§ Saved data entries:
◇ ◇ ◇ ◇

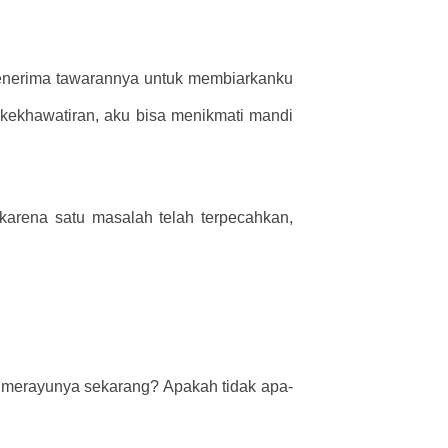
menerima tawarannya untuk membiarkanku
 kekhawatiran, aku bisa menikmati mandi
karena satu masalah telah terpecahkan,
 merayunya sekarang? Apakah tidak apa-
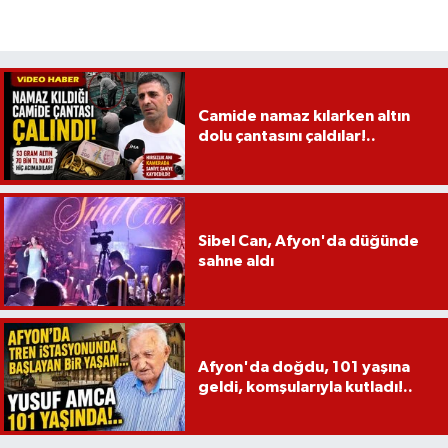
Camide namaz kılarken altın
dolu çantasını çaldılar!..
Sibel Can, Afyon'da düğünde
sahne aldı
Afyon'da doğdu, 101 yaşına
geldi, komşularıyla kutladı!..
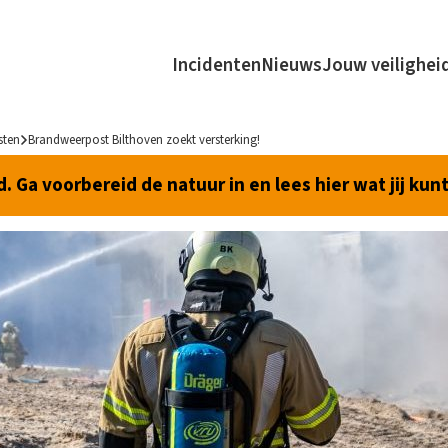
Incidenten
Nieuws
Jouw veilighei
sten
Brandweerpost Bilthoven zoekt versterking!
 Ga voorbereid de natuur in en lees hier wat jij kun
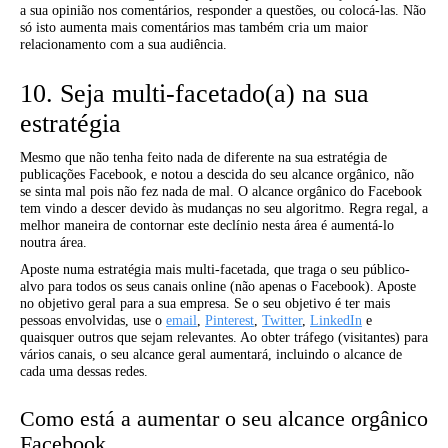
a sua opinião nos comentários, responder a questões, ou colocá-las. Não
só isto aumenta mais comentários mas também cria um maior
relacionamento com a sua audiência.
10. Seja multi-facetado(a) na sua
estratégia
Mesmo que não tenha feito nada de diferente na sua estratégia de
publicações Facebook, e notou a descida do seu alcance orgânico, não
se sinta mal pois não fez nada de mal. O alcance orgânico do Facebook
tem vindo a descer devido às mudanças no seu algoritmo. Regra regal, a
melhor maneira de contornar este declínio nesta área é aumentá-lo
noutra área.
Aposte numa estratégia mais multi-facetada, que traga o seu público-
alvo para todos os seus canais online (não apenas o Facebook). Aposte
no objetivo geral para a sua empresa. Se o seu objetivo é ter mais
pessoas envolvidas, use o
email
,
Pinterest
,
Twitter
,
LinkedIn
e
quaisquer outros que sejam relevantes. Ao obter tráfego (visitantes) para
vários canais, o seu alcance geral aumentará, incluindo o alcance de
cada uma dessas redes.
Como está a aumentar o seu alcance orgânico
Facebook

◇ ◇ ◇ ◇

§ The task:
Which lines in the entries above contain "Facebook"? Pull each of them out.

§ Problem solution:
publicações Facebook, e notou a descida do seu alcance orgânico, não
se sinta mal pois não fez nada de mal. O alcance orgânico do Facebook
alvo para todos os seus canais online (não apenas o Facebook). Aposte
Facebook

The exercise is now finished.